Andrew Jolley, CEO of The Source dispensaries in Clark County, said allowing people to bring their own marijuana could turn the lounges into “de facto drug dealing factories.”

Jolley pointed to Denver, the first city to approve marijuana lounges, as another reason to allow them. Before November, when voters approved the lounges, unregulated private marijuana clubs popped up as a way to circumvent the law.

“There is a demand for this type of space,” Jolley said. “If we don’t provide it and regulate it, it will pop up in the wrong way.”

Several on the panel also said those lounges could help solve the conundrum that surrounds legal marijuana and gaming.

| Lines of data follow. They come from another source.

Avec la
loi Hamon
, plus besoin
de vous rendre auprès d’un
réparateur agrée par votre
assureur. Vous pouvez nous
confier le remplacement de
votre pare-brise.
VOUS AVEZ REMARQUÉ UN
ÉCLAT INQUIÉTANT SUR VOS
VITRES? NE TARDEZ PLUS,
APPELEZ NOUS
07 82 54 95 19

Because cannabis is illegal in federal law, the Nevada Gaming Commission has told casinos to keep marijuana off their properties.

Andy Abboud, senior vice president for Las Vegas Sands Corp. and the panel’s surrogate resort hotel representative, liked the idea of people having to buy and use on site. Abboud told the Review-Journal after the meeting that lounges are the realistic solution to making sure Las Vegas tourists who want to buy marijuana can consume it legally off gaming resort grounds.

“There’s no other option,” Abboud said.

Before Southern Nevada gets its first whiff of pot lounges, however, Senate Bill 236 would need to be passed by the Nevada Legislature and signed by Gov. Brian Sandoval. Marijuana can be legally consumed only in a private residence under the current law, but that bill would give local jurisdictions the authority to permit public consumption.

The panel didn’t make any formal recommendations in Monday’s meeting. It is scheduled to meet again April 3.

The Review-Journal is owned by the family of Las Vegas Sands Corp. Chairman and CEO Sheldon Adelson.